游 (which I can never remember how to write without looking at it) has a much broader semantic space than “swimming.” It’s original meaning has something to do with rivers, which can still be seen through the words upstream and downstream (上游 “shang4you2″ and 下游 “xia4you2” respectively), while its use in 游戏 (you2xi4 “game” and 旅游 lv3you2 “travel”) occur an order of magnitude more often than 游泳.

泳, on the other hand, pretty much exclusively related to swimming and is a sticky morpheme (meaning it shouldn’t be showing up alone). If you are watching the Olympics on CCTV Sports, you’ll see it show up in the names of the various swimming styles, such as 仰泳 (yang3yong3, face up-swim, i.e. backstroke), 蛙泳 (wa1yong2, frog-swim, i.e. breaststroke), and 蝶泳 (die2yong3, butterfly-swim, i.e. butterfly stroke); in swimming accessories, such as 泳衣 (yong3yi1, swim-clothes) and 泳帽 (yong3mao4, swim-hat); and for special types of swimming, such as the word of the day.

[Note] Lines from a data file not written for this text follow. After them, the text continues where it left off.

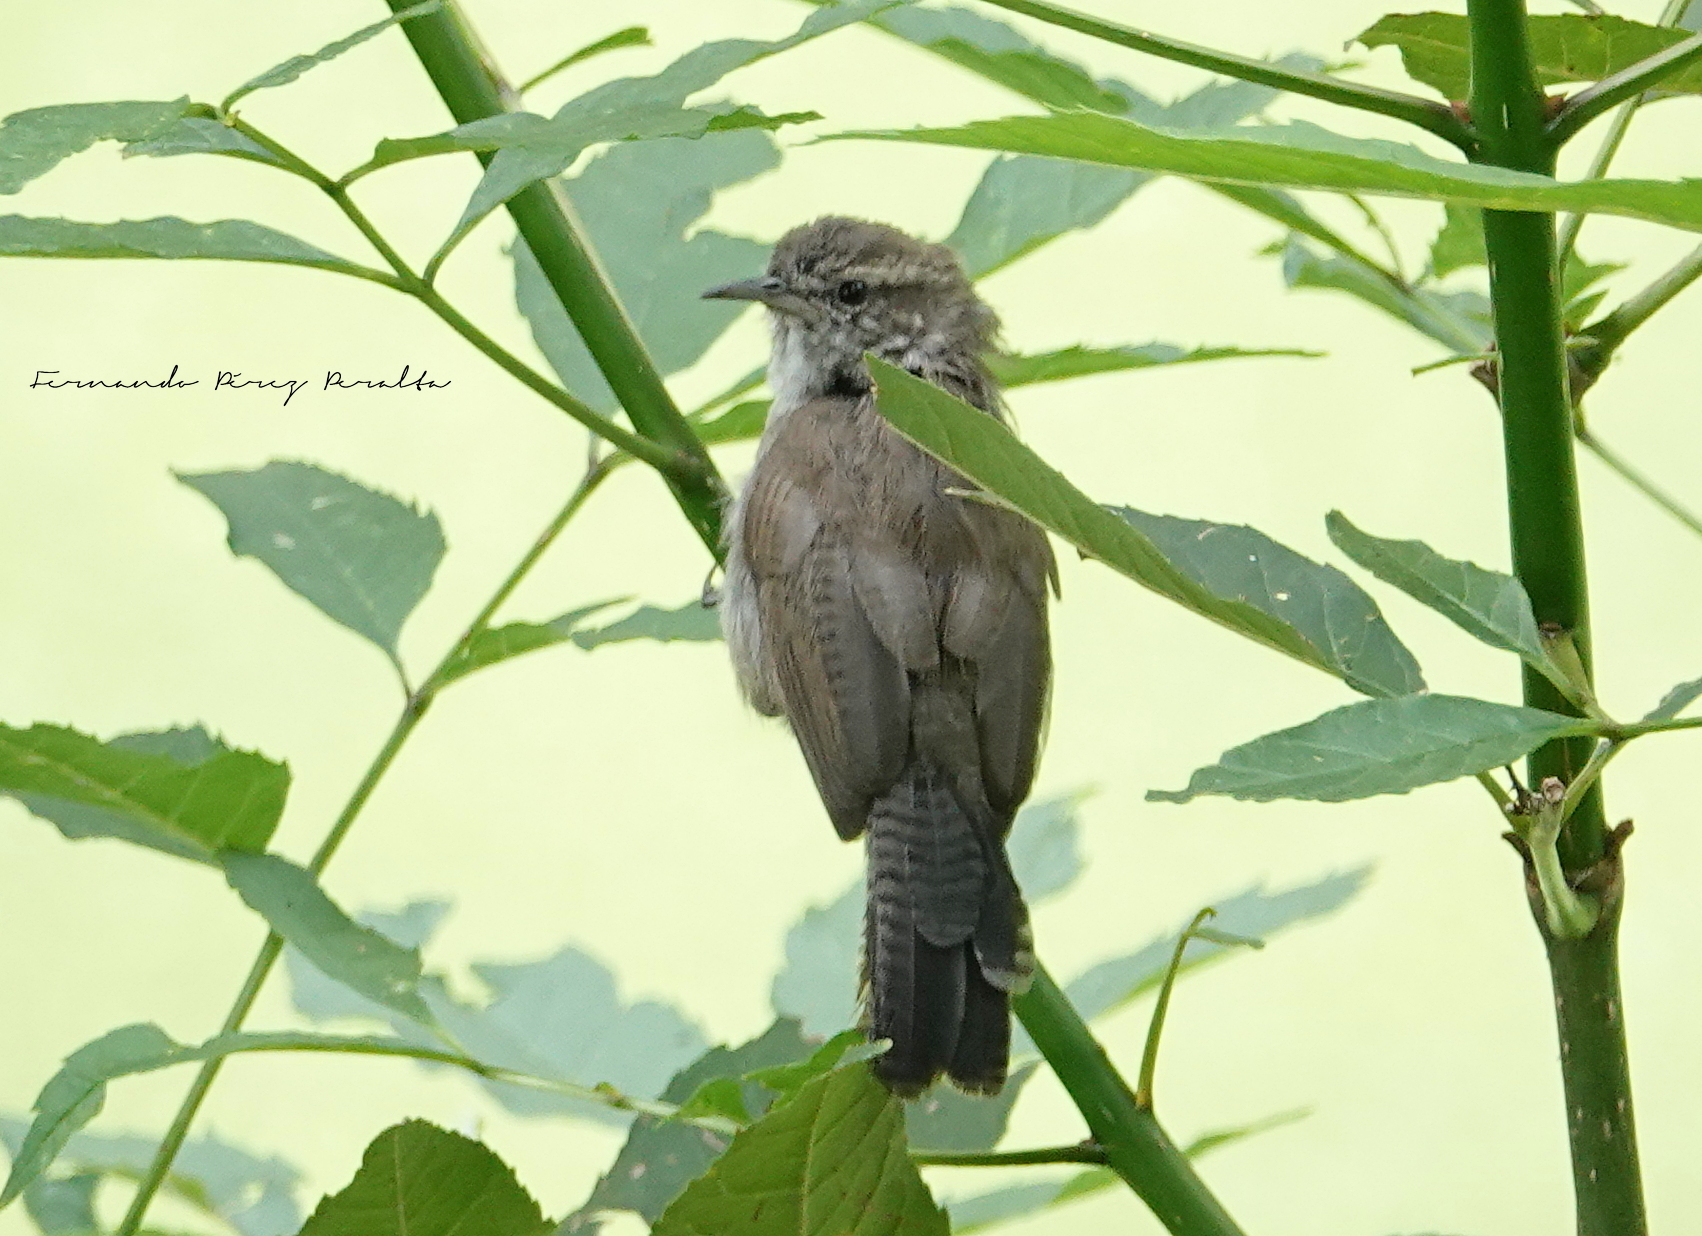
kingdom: Animalia
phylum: Chordata
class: Aves
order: Passeriformes
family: Troglodytidae
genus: Thryomanes
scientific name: Thryomanes bewickii
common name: Bewick's wren
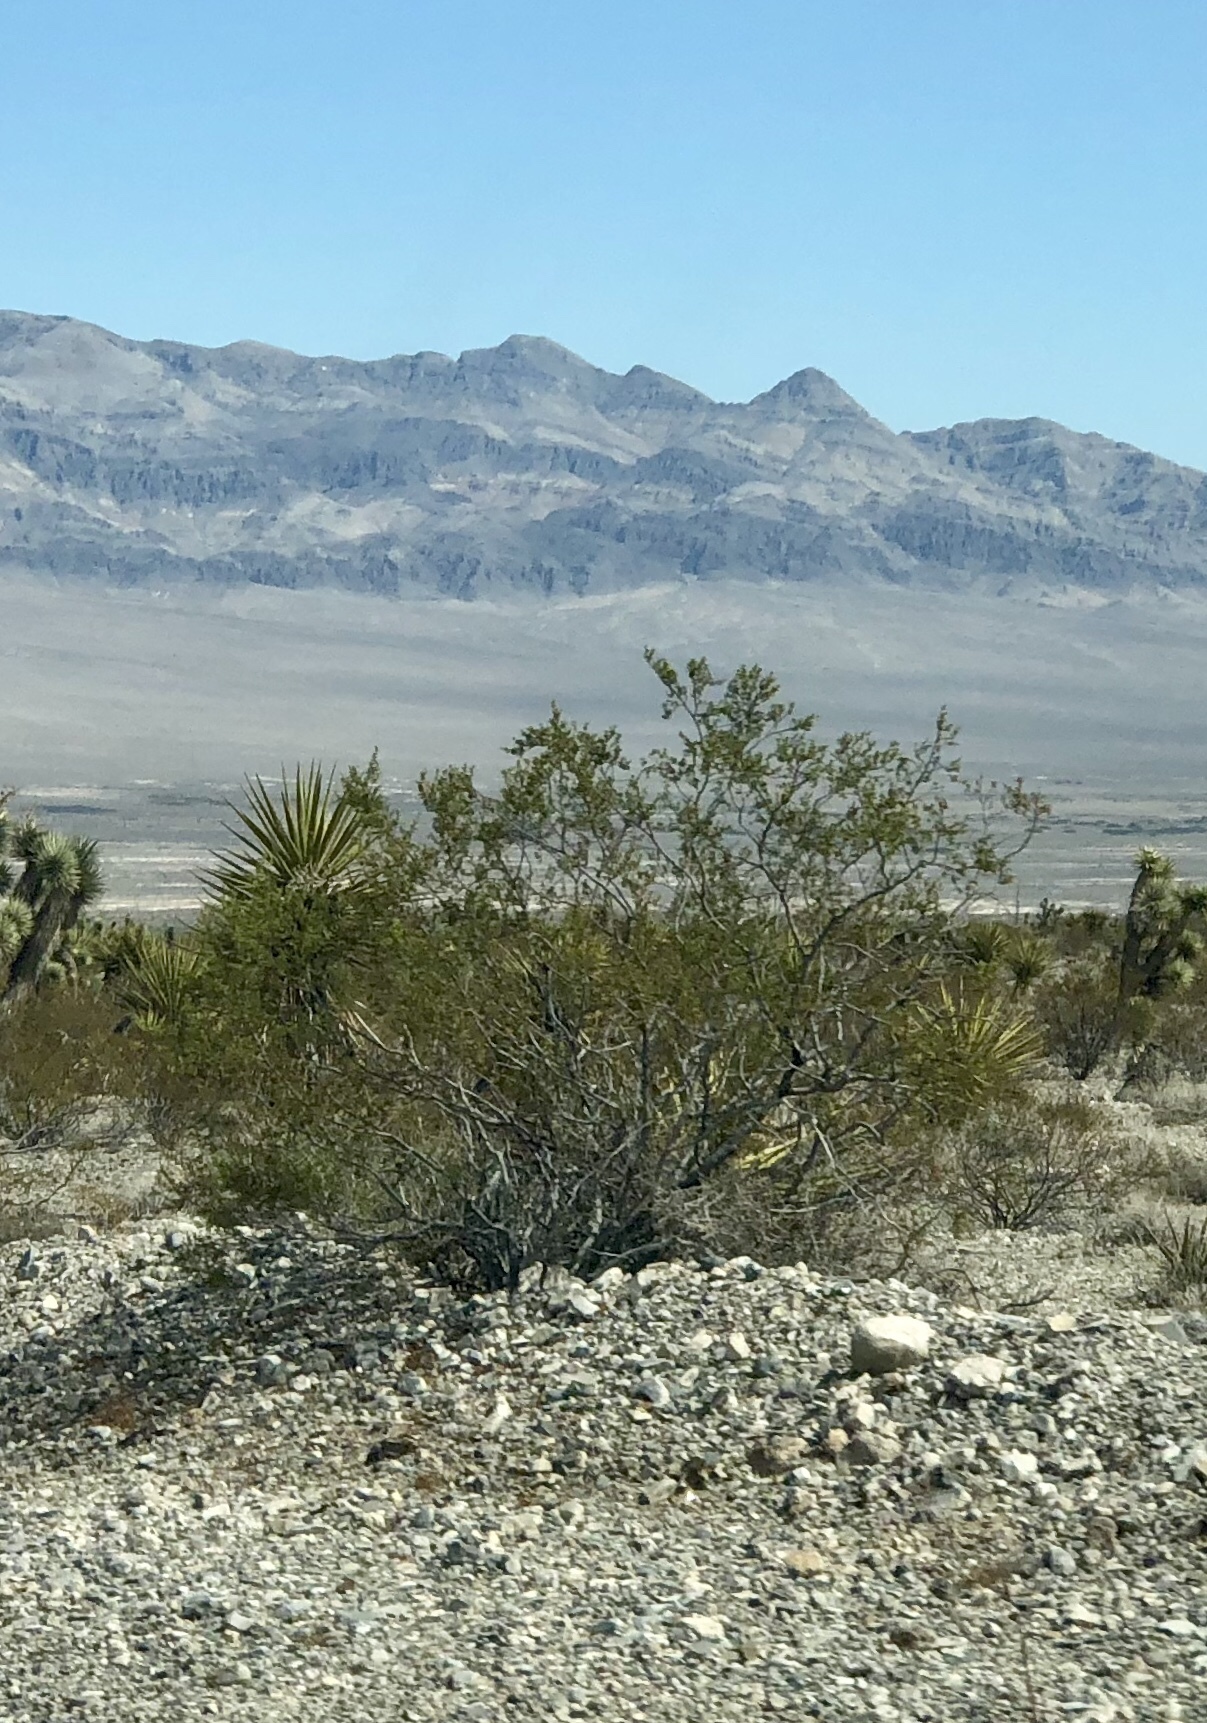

冬泳 (dong1 yong3, winter-swim) is literally what the hanzi suggest it means: swimming in the winter. It’s quite a popular activity in China, among old men, who swear by the daily ritual as a way to stave off colds.

WOTD: 馅儿

Yummy

馅 (xian4 or xian4r) is the general term for the filling or stuffing in all kinds of dumplings (such as the 水饺 [shui3 jiao3, boiled dumplings] pictured above). The word is typically erhua‘d, meaning that it is pronounced like “xiar”.

An interesting thing about 馅 is that the meaning has drifted to encapsulated ground meat as sold in the supermarket. I am fortunate to live near a supermarket where the butcher section has ready-to-buy ground beef and ground mutton, which I find myself buying fairly regularly to make chili, meatballs, and tacos.

The word for “grind” is 磨 (mo2) and that works for grinding grains, spices, and coffee, as well as meat. If you need something to be ground on-demand, you’d ask for it to be 磨成粉 (mo2 cheng2 fen3) or 磨成馅儿 (mo2 cheng2 xian4r) if the end result is a powder or meat filling respectively.